Today we’re celebrating the success of our Light Up the UK 2025 campaign, encouraging landmarks to be lit up across the nation during Brain Tumour Awareness Month, around or on Wear A Hat Day, honouring loved ones lost to a brain tumour or living with one.
We are hugely grateful to all who got involved by sending out emails to mayors, councils, landlords and MPs. These include Alex Davies, living with a glioblastoma, who organised for London’s King’s Cross, Liverpool’s Lime Street and Leeds Railway Stations, as well as Bolton (which lit up for the whole month) and Chorley Town Halls to Light Up to help raise awareness of the desperate need to find a cure.
Three further landmarks lit up in Liverpool and Wirral – St George’s Dock building, the Woodside Ferry Terminal and Seacombe Clock Tower in memory of supporter Mel Spike’s mum Jean Roach and supporter David Roscoe’s wife Jennifer.

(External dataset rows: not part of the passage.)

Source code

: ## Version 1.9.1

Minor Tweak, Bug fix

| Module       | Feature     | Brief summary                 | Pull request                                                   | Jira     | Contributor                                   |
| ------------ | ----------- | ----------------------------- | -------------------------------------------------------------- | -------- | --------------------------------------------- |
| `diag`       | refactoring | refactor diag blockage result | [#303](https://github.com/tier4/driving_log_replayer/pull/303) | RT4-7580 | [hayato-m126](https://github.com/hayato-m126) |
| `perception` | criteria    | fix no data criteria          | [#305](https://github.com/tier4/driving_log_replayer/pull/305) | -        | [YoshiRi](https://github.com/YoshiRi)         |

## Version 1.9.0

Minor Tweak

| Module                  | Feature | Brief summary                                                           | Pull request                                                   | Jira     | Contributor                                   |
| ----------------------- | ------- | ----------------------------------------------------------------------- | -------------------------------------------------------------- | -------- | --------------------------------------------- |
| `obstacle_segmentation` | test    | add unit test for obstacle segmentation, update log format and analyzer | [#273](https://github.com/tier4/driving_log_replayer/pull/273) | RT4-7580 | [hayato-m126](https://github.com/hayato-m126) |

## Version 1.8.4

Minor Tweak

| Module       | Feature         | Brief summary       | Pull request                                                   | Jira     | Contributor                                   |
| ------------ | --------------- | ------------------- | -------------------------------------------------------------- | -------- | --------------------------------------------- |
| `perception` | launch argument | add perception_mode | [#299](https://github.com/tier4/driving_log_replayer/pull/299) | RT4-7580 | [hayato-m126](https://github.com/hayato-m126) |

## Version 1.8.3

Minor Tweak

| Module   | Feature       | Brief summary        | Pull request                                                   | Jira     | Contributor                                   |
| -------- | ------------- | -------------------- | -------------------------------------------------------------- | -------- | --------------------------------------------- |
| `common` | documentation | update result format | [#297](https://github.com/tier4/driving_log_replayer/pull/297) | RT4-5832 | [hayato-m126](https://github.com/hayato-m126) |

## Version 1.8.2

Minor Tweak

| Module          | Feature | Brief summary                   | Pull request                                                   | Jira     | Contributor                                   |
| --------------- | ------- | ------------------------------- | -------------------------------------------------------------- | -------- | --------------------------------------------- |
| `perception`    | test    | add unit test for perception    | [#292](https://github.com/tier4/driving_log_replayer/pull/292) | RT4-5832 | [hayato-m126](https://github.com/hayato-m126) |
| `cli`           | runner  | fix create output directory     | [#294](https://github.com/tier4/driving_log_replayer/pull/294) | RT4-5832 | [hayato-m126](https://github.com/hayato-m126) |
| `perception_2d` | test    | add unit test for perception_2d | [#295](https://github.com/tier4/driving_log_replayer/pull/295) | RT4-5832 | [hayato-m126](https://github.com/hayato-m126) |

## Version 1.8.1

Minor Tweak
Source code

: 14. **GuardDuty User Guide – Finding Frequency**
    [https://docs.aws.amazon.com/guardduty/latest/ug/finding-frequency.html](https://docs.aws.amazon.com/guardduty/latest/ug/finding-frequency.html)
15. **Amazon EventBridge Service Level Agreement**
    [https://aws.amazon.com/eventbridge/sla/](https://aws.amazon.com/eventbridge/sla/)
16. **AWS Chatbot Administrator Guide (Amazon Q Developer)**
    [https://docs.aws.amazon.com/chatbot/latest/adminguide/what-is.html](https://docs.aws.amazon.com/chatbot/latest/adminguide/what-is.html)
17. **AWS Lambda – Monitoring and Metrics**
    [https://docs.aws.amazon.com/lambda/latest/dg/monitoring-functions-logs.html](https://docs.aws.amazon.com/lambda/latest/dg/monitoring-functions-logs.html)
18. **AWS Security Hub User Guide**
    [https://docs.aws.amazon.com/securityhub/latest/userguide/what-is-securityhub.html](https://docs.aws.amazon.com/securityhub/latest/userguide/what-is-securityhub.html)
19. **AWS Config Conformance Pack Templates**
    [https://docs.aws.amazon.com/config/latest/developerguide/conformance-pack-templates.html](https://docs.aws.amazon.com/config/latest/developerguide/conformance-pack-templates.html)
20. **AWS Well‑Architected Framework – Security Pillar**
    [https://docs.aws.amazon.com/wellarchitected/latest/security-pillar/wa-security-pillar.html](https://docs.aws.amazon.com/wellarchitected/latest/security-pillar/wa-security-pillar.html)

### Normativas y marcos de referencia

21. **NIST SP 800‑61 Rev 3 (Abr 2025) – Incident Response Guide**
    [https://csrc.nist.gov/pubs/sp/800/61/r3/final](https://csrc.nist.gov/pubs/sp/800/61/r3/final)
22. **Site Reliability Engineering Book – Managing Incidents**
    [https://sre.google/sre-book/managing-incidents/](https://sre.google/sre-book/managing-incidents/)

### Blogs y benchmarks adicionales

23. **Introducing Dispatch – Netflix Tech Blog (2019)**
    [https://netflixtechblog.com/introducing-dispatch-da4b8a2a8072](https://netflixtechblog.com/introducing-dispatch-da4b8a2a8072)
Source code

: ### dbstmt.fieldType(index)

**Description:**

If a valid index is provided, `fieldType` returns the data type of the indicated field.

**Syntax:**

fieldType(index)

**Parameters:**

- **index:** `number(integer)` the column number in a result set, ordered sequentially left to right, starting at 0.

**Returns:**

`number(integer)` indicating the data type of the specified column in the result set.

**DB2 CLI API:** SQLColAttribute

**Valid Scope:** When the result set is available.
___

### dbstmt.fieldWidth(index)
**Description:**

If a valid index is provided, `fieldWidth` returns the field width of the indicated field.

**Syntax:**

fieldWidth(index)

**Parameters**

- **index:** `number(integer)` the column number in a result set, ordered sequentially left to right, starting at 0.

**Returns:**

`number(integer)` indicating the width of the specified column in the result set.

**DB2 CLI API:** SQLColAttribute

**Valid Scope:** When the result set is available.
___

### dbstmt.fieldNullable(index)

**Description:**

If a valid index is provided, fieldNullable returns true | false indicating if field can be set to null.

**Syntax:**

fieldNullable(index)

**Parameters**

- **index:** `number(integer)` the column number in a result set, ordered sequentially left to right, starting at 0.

Also in Leeds, the Civic Hall, Town Hall and City Museum got involved for the fourth year running at the request of Rory Burke, who has been living with an oligodendrogloma since 2012. And a special mention for Scunthorpe’s Church Square – the head office of North Lincolnshire Council – which, thanks to Nicki Hopkins, who lost her husband Dave to a glioblastoma, has also lit up for four consecutive years.

Thank you for helping us to Light Up the UK to shine a light on the biggest cancer killer of children and adults under the age of 40 and create a beacon of hope.